In 1990, Namibia gained independence and consequently withdrew from the South African rugby competitions. Mans was selected as captain for the first Namibian national side after independence. Namibia played its first test match on 24 March 1990 in Windhoek against Zimbabwe and Mans scored one of his team's six tries in a 33–18 victory. In his second test, against Portugal, he scored a record six tries. Mans continued to play 27 test matches and scored 26 tries for Namibia and also captained the team 26 times. The only occasion that he did not captain the team, was during the 1995 World Cup qualifying final group stages against the Ivory Coast, when he played as a replacement and the team was captained by Henning Snyman.

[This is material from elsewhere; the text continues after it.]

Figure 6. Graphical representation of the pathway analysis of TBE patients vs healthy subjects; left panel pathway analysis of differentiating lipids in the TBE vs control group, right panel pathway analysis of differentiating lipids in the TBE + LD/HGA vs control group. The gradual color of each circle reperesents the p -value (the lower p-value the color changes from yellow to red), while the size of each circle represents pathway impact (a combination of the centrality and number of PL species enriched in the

Mans retired at the end of the 1994 season, after Namibia failed to qualify for the 1995 World Cup.

=== Test history ===

| No. | Opposition | Result (NAM 1st) | Position | Tries | Date | Venue |
|---|---|---|---|---|---|---|
| 1. | Zimbabwe | 33–18 | Wing (c) | 1 | 24 March 1990 | South West Stadium, Windhoek |
| 2. | Portugal | 86–9 | Wing (c) | 6 | 21 April 1990 | South West Stadium, Windhoek |
| 3. | Wales | 9–18 | Wing (c) | 1 | 2 June 1990 | South West Stadium, Windhoek |
| 4. | WAL Wales | 30–34 | Wing (c) | 1 | 9 June 1990 | South West Stadium, Windhoek |
| 5. | France XV | 15–24 | Wing (c) |  | 23 June 1990 | South West Stadium, Windhoek |
| 6. | Spain | 36–6 | Wing (c) | 2 | 18 May 1991 | Campo Universitaria, Madrid |
| 7. | POR Portugal | 34–12 | Wing (c) | 1 | 24 May 1991 | Universitario Lisboa, Lisbon |
| 8. | Italy | 17–7 | Wing (c) | 1 | 15 June 1991 | South West Stadium, Windhoek |
| 9. | ITA Italy | 33–19 | Wing (c) | 1 | 22 June 1991 | South West Stadium, Windhoek |
| 10. | ZIM Zimbabwe | 34–15 | Wing (c) |  | 29 June 1991 | South West Stadium, Windhoek |
| 11. | ZIM Zimbabwe | 53–9 | Wing (c) |  | 6 July 1991 | South West Stadium, Windhoek |
| 12. | Ireland | 15–6 | Wing (c) | 1 | 20 July 1991 | South West Stadium, Windhoek |
| 13. | IRE Ireland | 26–15 | Wing (c) | 1 | 27 July 1991 | South West Stadium, Windhoek |
| 14. | ZIM Zimbabwe | 22–19 | Wing (c) |  | 3 August 1991 | Police Grounds, Harare |
| 15. | ZIM Zimbabwe | 23–16 | Fullback (c) |  | 10 August 1991 | Police Grounds, Harare |
| 16. | ZIM Zimbabwe | 46–20 | Fullback (c) | 1 | 7 September 1991 | South West Stadium, Windhoek |
| 17. | ZIM Zimbabwe | 55–23 | Wing (c) | 2 | 9 May 1992 | South West Stadium, Windhoek |
| 18. | ZIM Zimbabwe | 69–26 | Wing (c) | 1 | 16 May 1992 | South West Stadium, Windhoek |
| 19. | WAL Wales | 23–38 | Wing (c) |  | 5 June 1993 | South West Stadium, Windhoek |
| 20. | Arabian Gulf | 64–20 | Wing (c) | 3 | 3 July 1993 | RFUEA Ground, Nairobi |
| 21. | Kenya | 60–9 | Wing (c) | 1 | 7 July 1993 | RFUEA Ground, Nairobi |
| 22. | ZIM Zimbabwe | 41–16 | Wing (c) | 3 | 10 July 1993 | RFUEA Ground, Nairobi |
| 23. | Russia | 12–31 | Wing (c) |  | 19 March 1994 | South West Stadium, Windhoek |
| 24. | ZIM Zimbabwe | 25–20 | Wing (c) |  | 14 June 1994 | COC Stadium, Casablanca |
| 25. | Ivory Coast | 12–13 | Replacement |  | 16 June 1994 | COC Stadium, Casablanca |
| 26. | Morocco | 16–16 | Fullback (c) |  | 18 June 1994 | COC Stadium, Casablanca |
| 27. | Hong Kong | 22–12 | Wing (c) |  | 24 August 1994 | South West Stadium, Windhoek |

==Accolades==

Mans was one of the five nominees for 1988 SA Rugby player of the Year award. The other nominees for the award were Adolf Malan, Calla Scholtz, Tiaan Strauss and the eventual winner of the award, Naas Botha.